[Start of section]

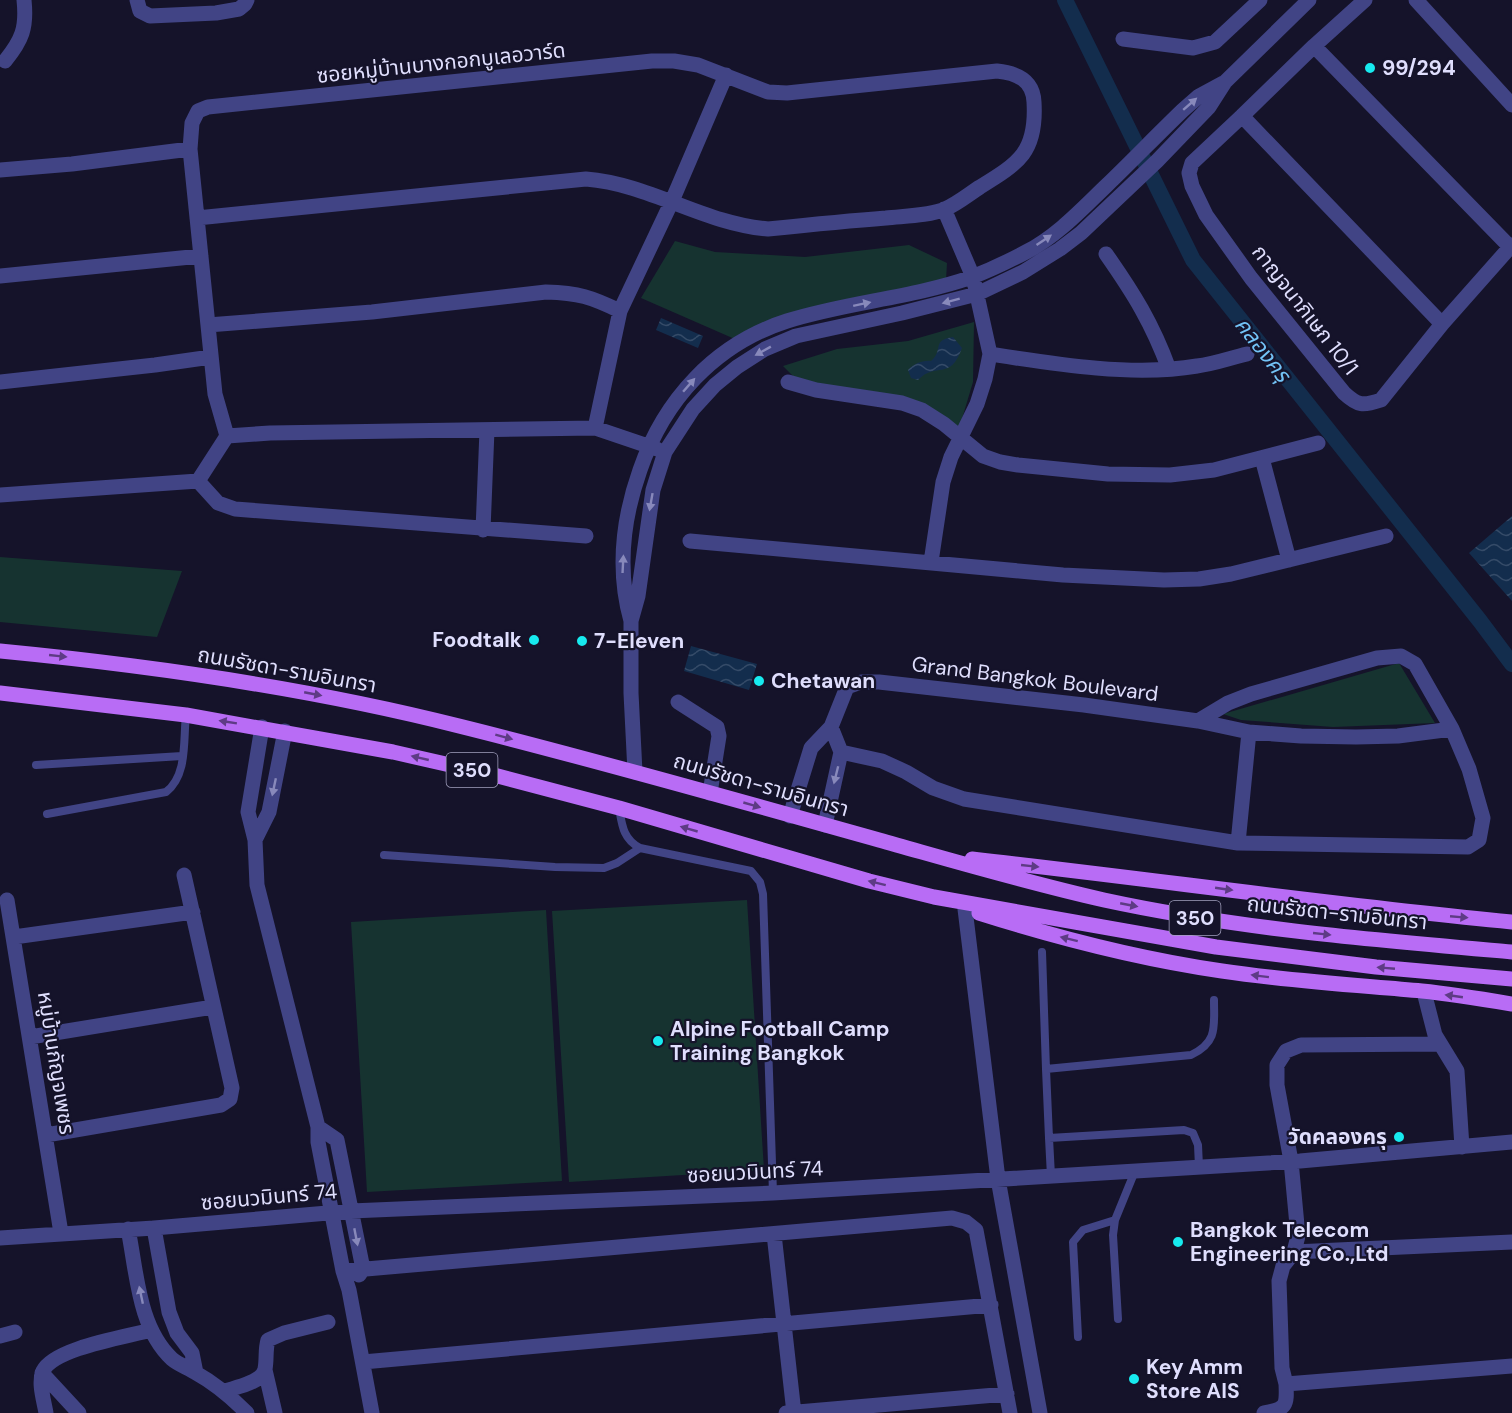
<svg xmlns="http://www.w3.org/2000/svg" width="1512" height="1413" font-family="'DM Sans','Noto Sans Thai',sans-serif">
  <style>
    .grass { fill: #163330 }
    .water { fill: url(#water-waves) }
    .lines { fill: none; stroke-linecap: round; stroke-linejoin: round }
    .canal { stroke: #132d4d; stroke-width: 16 }
    .service { stroke: #414485; stroke-width: 8 }
    .minor { stroke: #414485; stroke-width: 15 }
    .primary { stroke: #b86cf5; stroke-width: 15 }
    .oneway { fill: #8889bb }
    .oneway2 { fill: #5e3b85 }
    .poi-dot { fill: #17eaef; stroke: #15132a; stroke-width: 2 }
    .labels { text-anchor: middle; stroke-width: 4.5; stroke-linejoin: round; paint-order: stroke }
    .shield { fill: #15132a; stroke: #a2a1be; stroke-width: 1.5 }
    .shield-label { font-size: 20px; font-weight: bold; fill: #dfdefd }
    .street-label { font-size: 21px; fill: #dfdefd; stroke: #15132a }
    .poi-label { font-size: 21px; font-weight: bold; fill: #dfdefd; stroke: #15132a; text-anchor: start }
    .water-label { font-size: 22px; font-style: italic; fill: #73c3f6; stroke: #15132a }
  </style>
  <defs>
    <pattern id="water-waves" width="16" height="10" patternUnits="userSpaceOnUse" patternTransform="scale(1.5)"><rect width="16" height="10" fill="#132d4d"/><path d="M0 5q4-4 8 0t8 0" fill="none" stroke="#354b68"/></pattern>
  </defs>
  <rect width="100%" height="100%" fill="#15132a"/>
  <path class="grass" d="M 675,241 L 715,252 L 805,257 L 909,245 L 947,263 L 946,280 L 737,340 L 641,298 Z
    M 974,322 L 973,382 L 958,432 L 920,405 L 814,385 L 793,376 L 783,366 L 837,349 L 908,341 Z
    M 0,557 L 182,571 L 157,637 L 0,622 Z
    M 1399,663 L 1435,723 L 1333,727 L 1241,720 L 1223,714 Z
    M 747,900 L 764,1170 L 569,1182 L 552,911 Z
    M 546,910 L 562,1181 L 367,1192 L 351,922 Z"/>
  <path class="water" d="M 661,318 L 703,336 L 698,348 L 656,330 Z
    M 953,337 L 962,348 C 950,382 936,361 918,380 L 911,378 L 908,370 C 913,364 923,360 931,361 C 944,350 931,340 953,337 Z
    M 1512,516 L 1512,601 L 1469,553 Z
    M 691,646 L 757,664 L 749,690 L 684,671 Z"/>
  <g class="lines">
    <path class="canal" d="M 1065,0 L 1193,260 L 1480,621 L 1512,664"/>
    <path class="service" d="M 36,765 L 182,756
      M 619,808 C 622,825 623,839 640,848 L 751,871 L 760,882 L 763,894 L 773,1193
      M 47,814 L 166,792 C 188,775 183,740 186,715
      M 384,855 L 555,867 L 604,868 L 617,863 L 640,848
      M 1042,952 L 1046,1069 L 1191,1055 C 1218,1042 1214,1027 1214,1000
      M 1046,1069 L 1049,1138 L 1184,1130 L 1193,1133 L 1198,1145 L 1199,1167
      M 1049,1138 L 1051,1176
      M 1118,1319 L 1113,1235 L 1115,1220 L 1135,1171
      M 1078,1337 L 1073,1242 L 1083,1230 L 1115,1220"/>
    <path class="minor" d="M 137,0 L 140,11 L 150,16 L 216,13 L 239,9 L 245,4 L 247,0
      M 1365,0 L 1314,46 L 1510,247
      M 1416,0 L 1512,105
      M 1123,39 L 1193,48 L 1215,42 L 1260,0
      M 1314,46 L 1242,116 L 1442,324
      M 5,61 C 22,40 27,28 24,0
      M 1242,116 L 1192,163 L 1189,173 L 1192,186 L 1206,215 L 1251,278 L 1344,393 C 1358,406 1363,406 1381,400 L 1442,324 L 1512,245
      M 0,170 L 72,164 L 190,149
      M 1106,254 C 1134,294 1152,323 1169,369
      M 0,276 L 201,256
      M 208,325 L 372,312 L 546,292 C 579,293 591,297 620,311
      M 990,354 C 1054,364 1133,377 1197,366 C 1214,364 1230,358 1247,354
      M 0,382 L 155,365 L 211,357
      M 788,382 L 816,390 L 902,403 L 922,410 L 944,424 L 983,456 L 1000,462 L 1018,465 L 1108,474 L 1170,475 L 1214,470 L 1318,443
      M 595,428 L 620,311 L 672,201 L 726,75
      M 227,436 L 270,433 L 595,428 L 657,449
      M 1262,458 L 1289,560
      M 198,481 L 218,503 L 235,509 L 586,536
      M 0,495 L 198,481 L 227,436 L 215,394 L 190,149 L 192,123 L 198,111 L 208,107 L 652,61 L 674,61 L 698,65 L 768,92 L 787,93 L 997,71 C 1017,73 1033,80 1034,102 C 1037,152 1019,163 980,187 C 969,194 957,204 945,209 C 929,216 903,216 886,218 C 847,221 807,225 768,229 C 704,224 650,184 586,179 L 197,218
      M 483,530 L 487,430
      M 690,541 L 1063,575 L 1164,580 L 1199,579 L 1231,574 L 1386,536
      M 931,562 L 943,482 L 951,457 L 977,404 L 985,379 L 990,354 L 973,277 L 944,209
      M 631,621 C 617,571 623,518 640,470 C 664,400 715,344 787,321 C 847,302 912,298 972,277 C 990,270 1009,261 1026,252 C 1057,236 1081,210 1106,186 C 1132,161 1157,135 1183,110 L 1199,96 L 1223,83
      M 678,702 L 717,727 L 719,736 L 710,793
      M 262,727 L 248,812 L 255,840 L 257,885 L 318,1127 L 318,1142 L 343,1271 L 349,1290 L 372,1413
      M 841,752 L 882,761 L 906,772 L 933,788 L 964,799 L 1238,843 L 1468,847 L 1479,840 L 1483,818 L 1469,769 L 1452,729 L 1415,664 L 1401,656 L 1377,658 L 1251,694 L 1228,703 L 1198,721
      M 635,772 L 631,693 L 631,621 L 638,596 L 653,490 L 665,452 L 693,409 L 715,385 L 737,367 L 765,349 L 796,336 L 902,313 L 977,294 L 1023,272 L 1060,249 L 1081,233 L 1157,161 L 1209,107 L 1225,82 L 1309,0
      M 790,816 L 811,748 L 831,727 L 847,687 L 861,682 L 879,682 L 1084,705 L 1198,721 L 1249,732 L 1301,736 L 1356,737 L 1398,736 L 1452,729
      M 825,825 L 841,752 L 831,727
      M 255,840 L 269,812 L 285,731
      M 1238,843 L 1249,732
      M 7,900 L 61,1233
      M 965,909 L 998,1179 L 1040,1413
      M 14,937 L 193,912
      M 1424,992 L 1435,1035 L 1457,1071 L 1462,1147
      M 30,1037 L 213,1007
      M 1440,1044 L 1301,1045 L 1286,1051 L 1277,1065 L 1277,1085 L 1291,1161 L 1298,1236 L 1294,1252 L 1283,1266 L 1279,1281 L 1282,1368 L 1286,1384 L 1512,1366
      M 318,1127 L 337,1140 L 363,1269 L 359,1275
      M 46,1135 L 221,1105 L 230,1099 L 232,1088 L 184,875
      M 154,1228 L 169,1312 L 177,1333 L 192,1353 L 196,1373
      M 128,1229 C 137,1273 138,1327 172,1359 C 179,1365 189,1368 196,1373 C 216,1384 231,1397 247,1413
      M 774,1234 L 794,1413
      M 0,1238 L 154,1228 L 351,1211 L 773,1193 L 1300,1161 L 1512,1142
      M 1294,1252 L 1512,1242
      M 343,1271 L 952,1218 L 966,1222 L 976,1230 L 1010,1413
      M 0,1336 L 15,1332
      M 363,1362 L 991,1305
      M 265,1370 L 275,1413
      M 42,1373 L 79,1413
      M 225,1391 C 237,1387 263,1382 265,1369 C 267,1359 265,1350 268,1340 L 284,1333 L 328,1322
      M 46,1413 C 44,1401 38,1383 43,1371 C 54,1348 126,1337 151,1330
      M 786,1413 L 1007,1394
      M 1264,1413 C 1287,1409 1287,1405 1286,1384"/>
    <path class="primary" d="M 0,651 C 155,666 309,688 459,726 C 600,761 739,801 879,840 C 954,861 1028,883 1104,900 C 1238,929 1375,940 1512,952
      M 0,693 L 186,715 L 393,752 L 494,775 L 619,808 L 869,881 L 934,897 L 1216,947 L 1376,967 L 1512,979
      M 972,859 C 1152,879 1331,905 1512,922
      M 979,913 C 1058,938 1140,959 1222,971 C 1288,981 1355,985 1422,991 C 1452,994 1482,999 1512,1004"/>
  </g>
  <defs><path id="oneway-solid" d="M-6-.8H1V-3.2L6.5 0L1 3.2V.8H-6Z" transform="scale(1.5)"/></defs>
  <g class="oneway">
    <use href="#oneway-solid" transform="translate(1190 104) rotate(-41)"/>
    <use href="#oneway-solid" transform="translate(1044 240) rotate(-34)"/>
    <use href="#oneway-solid" transform="translate(951 301) rotate(165)"/>
    <use href="#oneway-solid" transform="translate(862 304) rotate(-12)"/>
    <use href="#oneway-solid" transform="translate(763 351) rotate(151)"/>
    <use href="#oneway-solid" transform="translate(689 385) rotate(-49)"/>
    <use href="#oneway-solid" transform="translate(651 502) rotate(100)"/>
    <use href="#oneway-solid" transform="translate(623 564) rotate(-87)"/>
    <use href="#oneway-solid" transform="translate(836 775) rotate(104)"/>
    <use href="#oneway-solid" transform="translate(274 787) rotate(102)"/>
    <use href="#oneway-solid" transform="translate(356 1237) rotate(79)"/>
    <use href="#oneway-solid" transform="translate(141 1295) rotate(-102)"/>
  </g>
  <g class="oneway2">
    <use href="#oneway-solid" transform="translate(58 656) rotate(6)"/>
    <use href="#oneway-solid" transform="translate(313 694) rotate(11)"/>
    <use href="#oneway-solid" transform="translate(228 722) rotate(-171)"/>
    <use href="#oneway-solid" transform="translate(504 737) rotate(15)"/>
    <use href="#oneway-solid" transform="translate(420 758) rotate(-167)"/>
    <use href="#oneway-solid" transform="translate(752 805) rotate(16)"/>
    <use href="#oneway-solid" transform="translate(689 829) rotate(-164)"/>
    <use href="#oneway-solid" transform="translate(1030 866) rotate(6)"/>
    <use href="#oneway-solid" transform="translate(877 883) rotate(-166)"/>
    <use href="#oneway-solid" transform="translate(1224 889) rotate(8)"/>
    <use href="#oneway-solid" transform="translate(1129 905) rotate(11)"/>
    <use href="#oneway-solid" transform="translate(1459 917) rotate(5)"/>
    <use href="#oneway-solid" transform="translate(1322 934) rotate(6)"/>
    <use href="#oneway-solid" transform="translate(1069 939) rotate(-166)"/>
    <use href="#oneway-solid" transform="translate(1386 968) rotate(-175)"/>
    <use href="#oneway-solid" transform="translate(1260 976) rotate(-173)"/>
    <use href="#oneway-solid" transform="translate(1454 996) rotate(-172)"/>
  </g>
  <g class="poi-dot">
    <circle cx="1370" cy="68" r="6"/>
    <circle cx="534" cy="640" r="6"/>
    <circle cx="582" cy="641" r="6"/>
    <circle cx="759" cy="681" r="6"/>
    <circle cx="658" cy="1041" r="6"/>
    <circle cx="1399" cy="1137" r="6"/>
    <circle cx="1178" cy="1242" r="6"/>
    <circle cx="1134" cy="1379" r="6"/>
  </g>
  <g class="labels">
    <g class="shield">
      <rect x="446.5" y="753" width="51" height="34" rx="4.5"/>
      <rect x="1169.5" y="901" width="51" height="34" rx="4.5"/>
    </g>
    <g class="shield-label">
      <text x="472" y="777">350</text>
      <text x="1195" y="925">350</text>
    </g>
    <g class="street-label">
      <text transform="translate(441 63) rotate(-6)" y="7">ซอยหมู่บ้านบางกอกบูเลอวาร์ด</text>
      <text transform="translate(1305 310) rotate(52)" y="7">กาญจนาภิเษก 10/1</text>
      <text transform="translate(287 670) rotate(10)" y="7">ถนนรัชดา-รามอินทรา</text>
      <text transform="translate(1035 679) rotate(7)" y="7">Grand Bangkok Boulevard</text>
      <text transform="translate(761 785) rotate(16)" y="7">ถนนรัชดา-รามอินทรา</text>
      <text transform="translate(1337 913) rotate(6)" y="7">ถนนรัชดา-รามอินทรา</text>
      <text transform="translate(56 1063) rotate(81)" y="7">หมู่บ้านกัญจเพชร</text>
      <text transform="translate(755 1172) rotate(-3)" y="7">ซอยนวมินทร์ 74</text>
      <text transform="translate(269 1197) rotate(-5)" y="7">ซอยนวมินทร์ 74</text>
    </g>
    <g class="poi-label">
      <text x="1382" y="75">99/294</text>
      <text x="522" y="647" text-anchor="end">Foodtalk</text>
      <text x="594" y="648">7-Eleven</text>
      <text x="771" y="688">Chetawan</text>
      <text x="670" y="1036">Alpine Football Camp<tspan x="670" dy="24">Training Bangkok</tspan></text>
      <text x="1387" y="1144" text-anchor="end">วัดคลองครุ</text>
      <text x="1190" y="1237">Bangkok Telecom<tspan x="1190" dy="24">Engineering Co.,Ltd</tspan></text>
      <text x="1146" y="1374">Key Amm<tspan x="1146" dy="24">Store AIS</tspan></text>
    </g>
    <g class="water-label">
      <text transform="translate(1263 349) rotate(52)" y="8">คลองครุ</text>
    </g>
  </g>
</svg>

[End of section]

- _Exercise prompt_:
Show, from the material above, each line that includes the string "stroke".

- _Reply to the exercise_:
    .lines { fill: none; stroke-linecap: round; stroke-linejoin: round }
    .canal { stroke: #132d4d; stroke-width: 16 }
    .service { stroke: #414485; stroke-width: 8 }
    .minor { stroke: #414485; stroke-width: 15 }
    .primary { stroke: #b86cf5; stroke-width: 15 }
    .poi-dot { fill: #17eaef; stroke: #15132a; stroke-width: 2 }
    .labels { text-anchor: middle; stroke-width: 4.5; stroke-linejoin: round; paint-order: stroke }
    .shield { fill: #15132a; stroke: #a2a1be; stroke-width: 1.5 }
    .street-label { font-size: 21px; fill: #dfdefd; stroke: #15132a }
    .poi-label { font-size: 21px; font-weight: bold; fill: #dfdefd; stroke: #15132a; text-anchor: start }
    .water-label { font-size: 22px; font-style: italic; fill: #73c3f6; stroke: #15132a }
    <pattern id="water-waves" width="16" height="10" patternUnits="userSpaceOnUse" patternTransform="scale(1.5)"><rect width="16" height="10" fill="#132d4d"/><path d="M0 5q4-4 8 0t8 0" fill="none" stroke="#354b68"/></pattern>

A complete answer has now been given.